286 Pausanias (3. 14.9) states that in Colophon, a city in Lydia, people ‘sacrifice a puppy, black bitch, to the 

wayside Goddess [Hekate]’ (Jones 1926:  89). 

of Hekate, and liken her appearance to a Gorgon. Snakes are also associated with the underworld and the earth, and can be seen as mysterious and threatening. This emphasises Hekate’s chthonic functions. It does not need to be said that her appearance is uncannily similar to that of the snake goddesses from Crete, and perhaps Hekate is meant to be associated with an ancient, primitive goddess.

It is important to question why and how Hekate became connected to Medea in the first place. Prior to her connections with the sorceress, she was a protectress, not the goddess of witchcraft. It is clear that by the time of the Argonautica, Hekate, although retaining great power, has become completely alienated from her original authority and role as seen in the Theogony. Comparatively she has recovered more power than she was allowed in the Homeric Hymn to Demeter, but this at the expense of her reputation. The answer to the above question can be found in the way in which Hekate is perceived in the Argonautica.

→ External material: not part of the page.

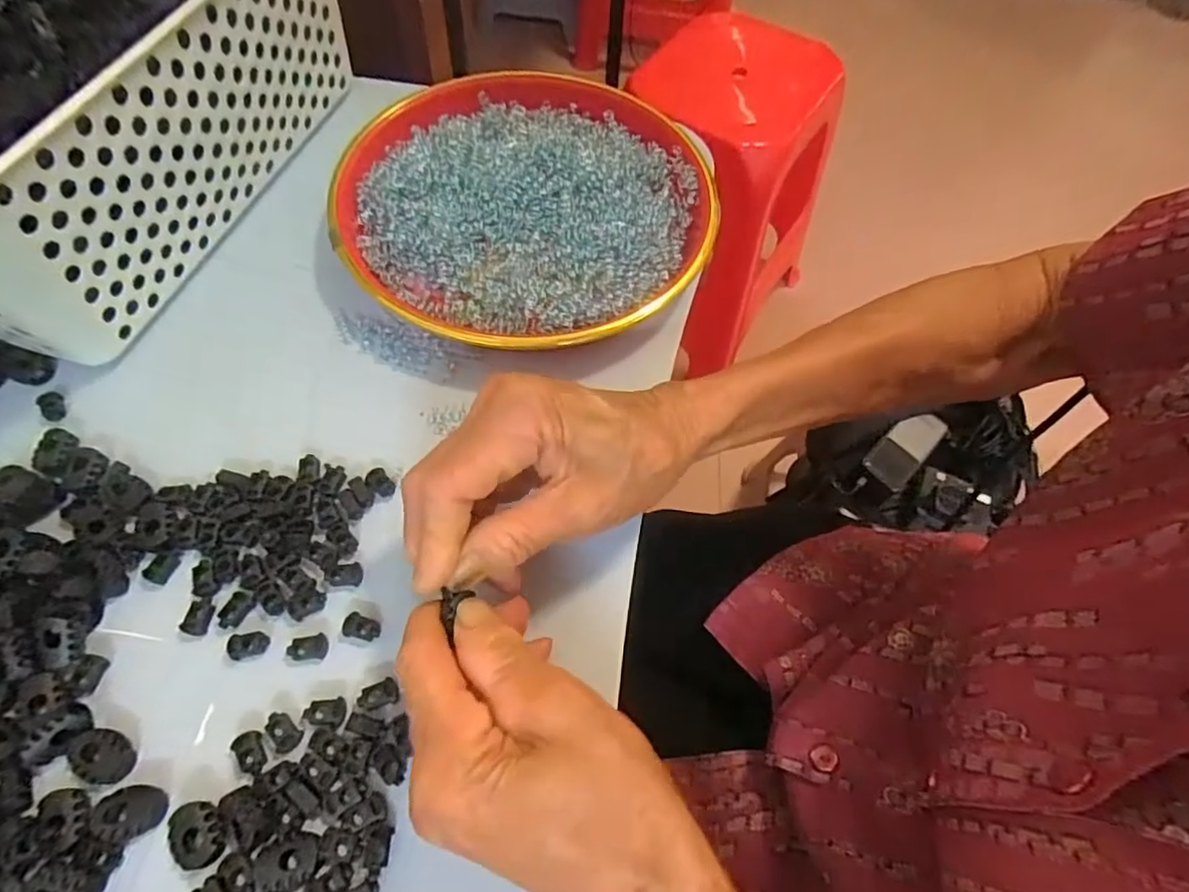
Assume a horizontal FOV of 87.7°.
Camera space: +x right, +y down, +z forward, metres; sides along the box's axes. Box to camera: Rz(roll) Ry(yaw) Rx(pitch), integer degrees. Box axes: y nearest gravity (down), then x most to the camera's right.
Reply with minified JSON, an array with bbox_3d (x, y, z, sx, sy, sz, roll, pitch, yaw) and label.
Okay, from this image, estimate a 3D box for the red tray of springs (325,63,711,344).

Firstly, it is significant that Medea is not Greek. She is from Colchis and is essentially a barbarian woman: this instantly marginalizes her, and her favoured goddess, who becomes

“un-Greek” by association. Hekate is therefore in effect segregated from the Greek pantheon in which she is already a minor goddess, or at least a very inconsistent one whose functions and character were constantly changing. This is highlighted in Book 3 when the three mighty goddesses of Olympus scheme against Medea, and Hekate is not only excluded from the proceedings, but she is completely unaware of the conspiracy. She seems to belong to a different pantheon entirely. In addition, while the three Olympian goddesses are given scenes and direct speech within the poem, Hekate is mysterious and inaccessible, usually only spoken of rather than seen, and when she does appear, she is distant, otherworldly and terrifying.

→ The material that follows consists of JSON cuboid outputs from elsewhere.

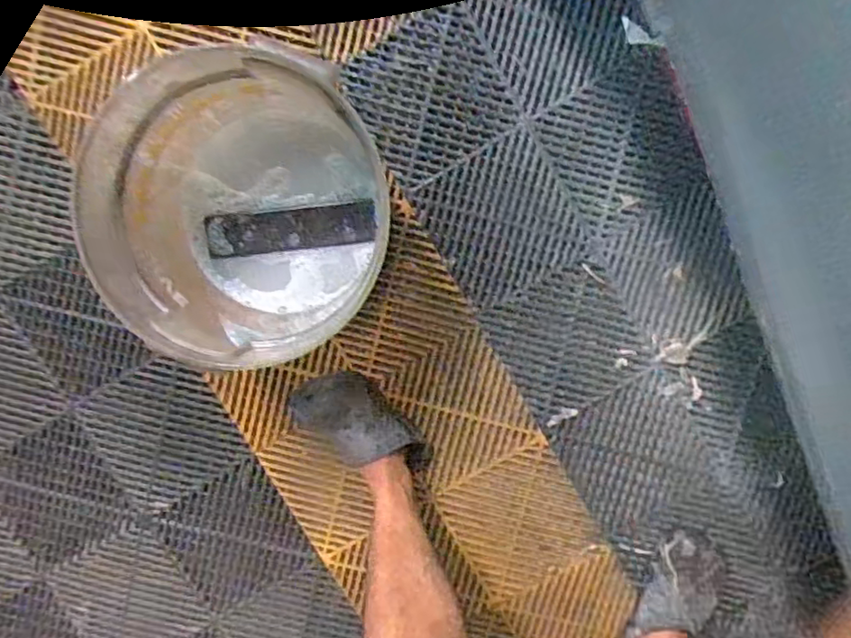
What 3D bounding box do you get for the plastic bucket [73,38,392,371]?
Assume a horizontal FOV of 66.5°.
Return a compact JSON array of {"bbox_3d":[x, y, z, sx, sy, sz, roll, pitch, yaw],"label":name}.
[{"bbox_3d":[-0.201,-0.125,0.758,0.257,0.288,0.307,7,98,0],"label":"plastic bucket"}]

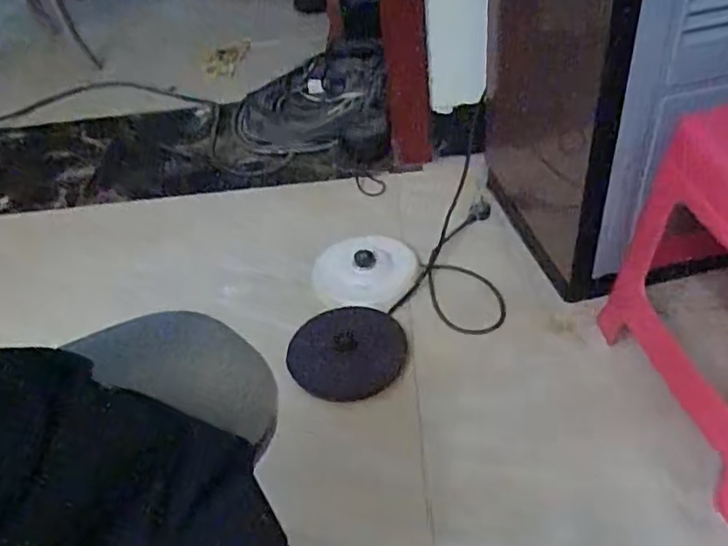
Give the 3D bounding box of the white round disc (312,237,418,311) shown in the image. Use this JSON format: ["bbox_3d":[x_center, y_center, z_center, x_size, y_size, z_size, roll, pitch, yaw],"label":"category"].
[{"bbox_3d":[-0.004,-0.003,0.985,0.159,0.031,0.151,-4,42,3],"label":"white round disc"}]

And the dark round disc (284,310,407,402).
[{"bbox_3d":[-0.022,0.109,0.874,0.152,0.020,0.155,-4,42,3],"label":"dark round disc"}]

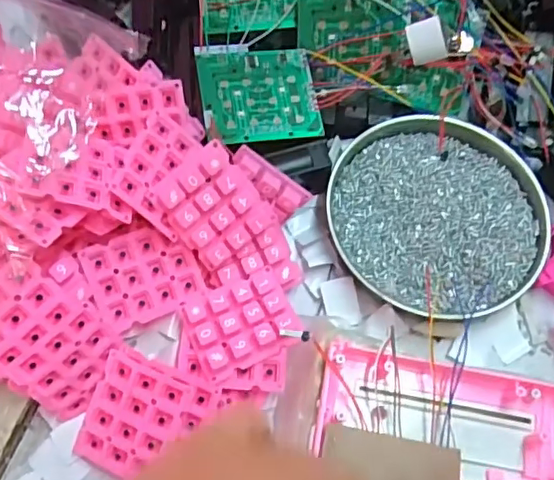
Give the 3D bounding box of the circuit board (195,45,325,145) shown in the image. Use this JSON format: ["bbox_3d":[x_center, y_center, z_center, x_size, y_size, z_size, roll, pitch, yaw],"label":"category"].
[{"bbox_3d":[-0.011,-0.095,0.354,0.070,0.007,0.070,-8,68,-6],"label":"circuit board"}]

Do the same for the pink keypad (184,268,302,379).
[{"bbox_3d":[-0.019,0.044,0.311,0.057,0.010,0.048,-24,71,-12],"label":"pink keypad"}]

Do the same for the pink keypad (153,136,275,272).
[{"bbox_3d":[-0.034,-0.018,0.314,0.049,0.009,0.059,-39,110,-6],"label":"pink keypad"}]

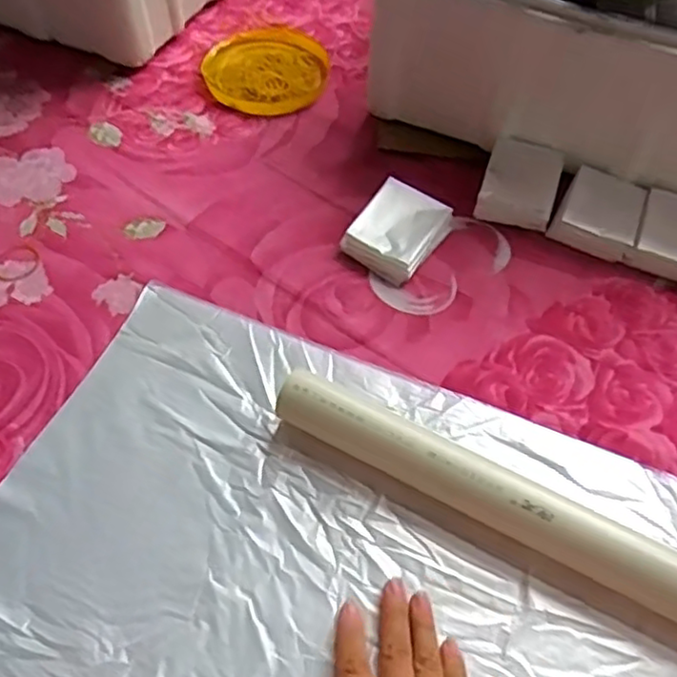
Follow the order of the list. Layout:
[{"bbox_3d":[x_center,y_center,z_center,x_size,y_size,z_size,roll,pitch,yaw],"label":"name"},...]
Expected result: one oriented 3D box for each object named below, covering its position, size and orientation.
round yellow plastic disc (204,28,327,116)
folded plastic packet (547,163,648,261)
[{"bbox_3d":[-0.077,-0.299,0.725,0.132,0.020,0.143,-1,54,1],"label":"round yellow plastic disc"},{"bbox_3d":[0.235,-0.112,0.596,0.069,0.028,0.087,26,57,16],"label":"folded plastic packet"}]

Her extreme power and wild appearance would no doubt have made the typical Greek apprehensive. She is now the unruly, insubordinate, untameable goddess that characterises her throughout the rest of antiquity. Where once she was tender-hearted with a delicate veil, she is now garlanded with snakes. I therefore find the turning point of Hekate’s development her relationship with Medea. She is adapted to be compatible with the barbarian murderess, and to reinforce stereotypes about what kind of behaviour makes a foreign woman dangerous.

It may be that in emphasising the artificial love Medea possesses for Jason, Apollonius is

 

attempting to stress that she was an irrational woman. This reflects on Hekate who by association with Medea loses the reputation and honours she once was assigned and becomes entrenched as a chthonic, ‘dread goddess’ who is invoked only by the brave at night.